Full length portrait of smiling business woman pointing on blank billboardThe sun is still rising on a Monday morning as you walk through the back door of your practice. As an experienced optometrist, you have a full schedule and you immediately prepare yourself for your first patient. Then your assistant takes this opportunity to let you know she is turning in her two weeks notice. She found a position in the ophthalmic field with greater benefits and higher pay.

You take a deep breath. You try to say something congratulatory, but inside your mind is reeling: “How am I going to replace her?” you wonder. “I’m tired of going through the hiring process. Not again!”

So many of you have found yourself in the shoes of the optometrist in the above scenario. You’ve successfully hired a staff member who is now fully trained and executing the assigned duties exactly to your specifications. You did all the right things, didn’t you? You followed the guidelines set forth in optometric practice management journals. So how do you protect your investment in staff?

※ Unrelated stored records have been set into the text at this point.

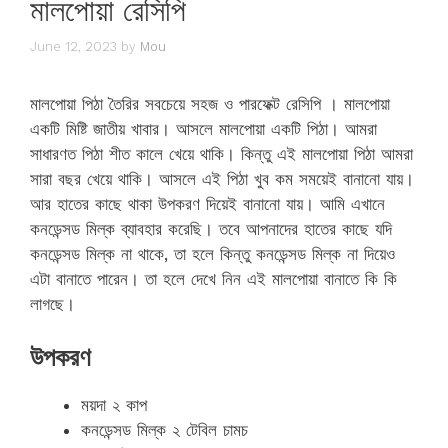
মালপোয়া রেসিপি
June 12, 2023
by
Mou
মালপোয়া পিঠা তৈরির সবচেয়ে সহজ ও পারফেক্ট রেসিপি । মালপোয়া
একটি মিষ্টি জাতীয় খাবার। আসলে মালপোয়া একটি পিঠা। আমরা
সাধারণত পিঠা শীত কালে খেয়ে থাকি। কিন্তু এই মালপোয়া পিঠা আমরা
সারা বছর খেয়ে থাকি। আসলে এই পিঠা খুব কম সময়েই বানানো যায়।
আর হাতের কাছে থাকা উপকরণ দিয়েই বানানো যায়। আমি এখানে
কনডেন্সড মিল্ক ব্যাবহার করেছি। তবে আপনাদের হাতের কাছে যদি
কনডেন্সড মিল্ক না থাকে, তা হলে কিন্তু কনডেন্সড মিল্ক না দিয়েও
এটা বানাতে পারেন। তা হলে দেখে নিন এই মালপোয়া বানাতে কি কি
লাগছে।
উপকরণ
ময়দা ২ কাপ
কনডেন্সড মিল্ক ২ টেবিল চামচ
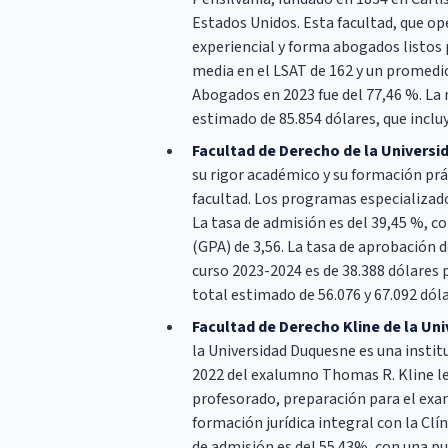
Estados Unidos. Esta facultad, que op
experiencial y forma abogados listos 
media en el LSAT de 162 y un promedio
Abogados en 2023 fue del 77,46 %. La 
estimado de 85.854 dólares, que inclu
Facultad de Derecho de la Universi
su rigor académico y su formación prác
facultad. Los programas especializado
La tasa de admisión es del 39,45 %, 
(GPA) de 3,56. La tasa de aprobación 
curso 2023-2024 es de 38.388 dólares 
total estimado de 56.076 y 67.092 dól
Facultad de Derecho Kline de la Un
la Universidad Duquesne es una instit
2022 del exalumno Thomas R. Kline le
profesorado, preparación para el exam
formación jurídica integral con la Cl
de admisión es del 55.43%, con una pu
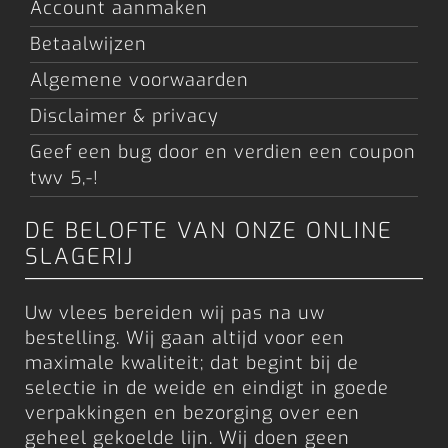
Account aanmaken
Betaalwijzen
Algemene voorwaarden
Disclaimer & privacy
Geef een bug door en verdien een coupon
twv 5,-!
DE BELOFTE VAN ONZE ONLINE
SLAGERIJ
Uw vlees bereiden wij pas na uw
bestelling. Wij gaan altijd voor een
maximale kwaliteit; dat begint bij de
selectie in de weide en eindigt in goede
verpakkingen en bezorging over een
geheel gekoelde lijn. Wij doen geen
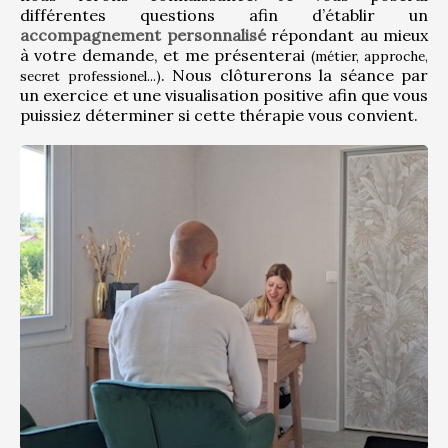
différentes questions afin d’établir un 
accompagnement personnalisé
 répondant au mieux 
à votre demande, et me présenterai 
(métier, approche, 
. Nous clôturerons la séance par 
secret professionel...)
un exercice et une visualisation positive afin que vous 
puissiez déterminer si cette thérapie vous convient.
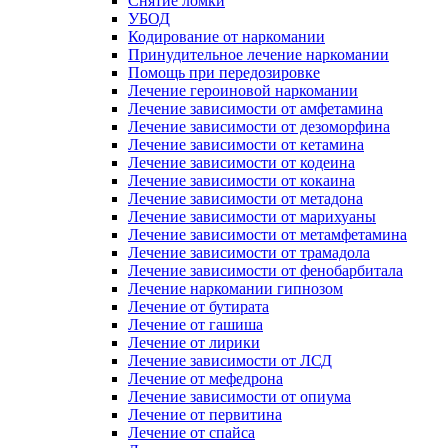
Снятие ломки
УБОД
Кодирование от наркомании
Принудительное лечение наркомании
Помощь при передозировке
Лечение героиновой наркомании
Лечение зависимости от амфетамина
Лечение зависимости от дезоморфина
Лечение зависимости от кетамина
Лечение зависимости от кодеина
Лечение зависимости от кокаина
Лечение зависимости от метадона
Лечение зависимости от марихуаны
Лечение зависимости от метамфетамина
Лечение зависимости от трамадола
Лечение зависимости от фенобарбитала
Лечение наркомании гипнозом
Лечение от бутирата
Лечение от гашиша
Лечение от лирики
Лечение зависимости от ЛСД
Лечение от мефедрона
Лечение зависимости от опиума
Лечение от первитина
Лечение от спайса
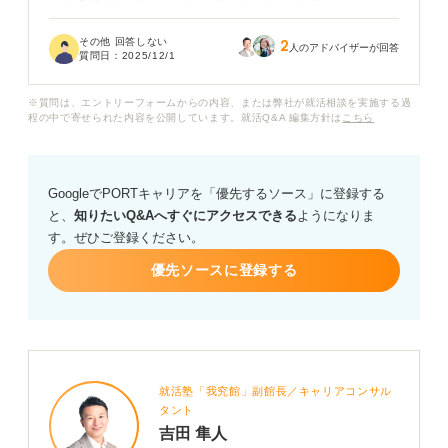
与交渉をすることは可能なのか知りたいです。
その他 回答しない
2
もし交渉が可能であれば、どのように進めるのが良い
人のアドバイザーが回答
質問日：
2025/12/1
か、また一般的にどの程度の昇給・年収アップが期待で
きるのか、相場があれば教えていただけますか？
※質問は、エントリーフォームからの内容、または弊社が就活相談を実施する過
程の中で寄せられた内容を公開しています。就活Q&A 編集方針は
こちら
現職の給与やスキルを考慮したうえで、具体的にどのよ
うに交渉に臨むべきかアドバイスをお願いします。
GoogleでPORTキャリアを「優先するソース」に登録する
と、
知りたいQ&Aへすぐにアクセスできる
ようになりま
す。ぜひご登録ください。
優先ソースに登録する
就活塾「我究館」副館長／キャリアコンサル
タント
吉田 隼人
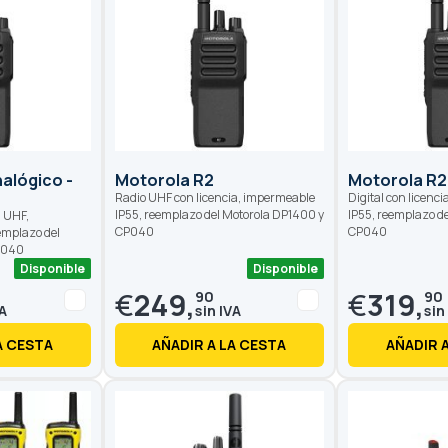
alógico -
Motorola R2
Motorola R2 
Radio UHF con licencia, impermeable
Digital con licenc
IP55, reemplazo del Motorola DP1400 y
IP55, reemplazo d
a UHF,
CP040
CP040
emplazo del
P040
Disponible
Disponible
€
249,
€
319,
90
90
A CESTA
AÑADIR A LA CESTA
AÑADIR 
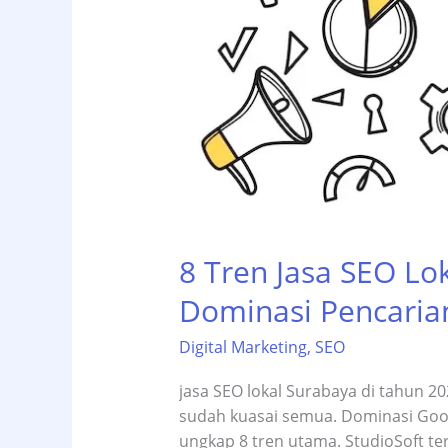
8 Tren Jasa SEO Lo
Dominasi Pencaria
Digital Marketing
,
SEO
jasa SEO lokal Surabaya di tahun 20
sudah kuasai semua. Dominasi Googl
ungkap 8 tren utama. StudioSoft tera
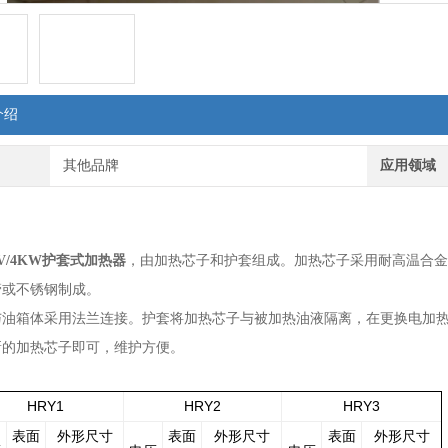
介绍
其他品牌
应用领域
：
，由加热芯子和护套组成。加热芯子采用耐高温合金
80V/4KW护套式加热器
管或不锈钢制成。
与油箱体采用法兰连接。护套将加热芯子与被加热油液隔离，在更换电加
新的加热芯子即可，维护方便。
：
HRY1
HRY2
HRY3
表面
外形尺寸
表面
外形尺寸
表面
外形尺寸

Three ways to keep great staff:

  1. Ensure they are having fun. – The culture of an optometry practice is a reflection of the leadership. If you are not having fun, your staff will not have fun. In an office that creates a fun atmosphere patients are more likely to feel comfortable and cared for. Having fun during the work day doesn’t mean you are not serious when situations call for seriousness, it just means that you and the staff laugh, smile, and genuinely enjoy life.
  2. Demonstrate appreciation. – Budget $500 every month to buy gifts for your staff. It can be as simple as bringing a bag of M&Ms to fill the office candy bowl on a Monday morning. If you don’t like chocolate, order flowers and have them sent to the office for the staff. Promotional products websites have great ideas for useful employee appreciation gifts like engraved desk accessories, drink ware, and company logo apparel. Do the little things and their emotional buckets will be full.
  3. Pay enough to make it hard to leave. – Once you have identified a great staff member, make sure you know the average pay that optometric staff get paid in your area and significantly exceed that. The additional money that you pay your top staff will reap long-term rewards in practice loyalty and patient care. Remember, staff compensation is more than dollars per hour, it includes health insurance, profit sharing, bonuses, etc.
Keeping your best staff members is never guaranteed, but with forethought and sensitivity you can increase the chance they will want to stay. Great staff members are the key to sustainable growth, not to mention an improved quality of life for you. If you do not do what it takes to keep great staff you will most likely end up with mediocre staff and the continual headache of staff turnover.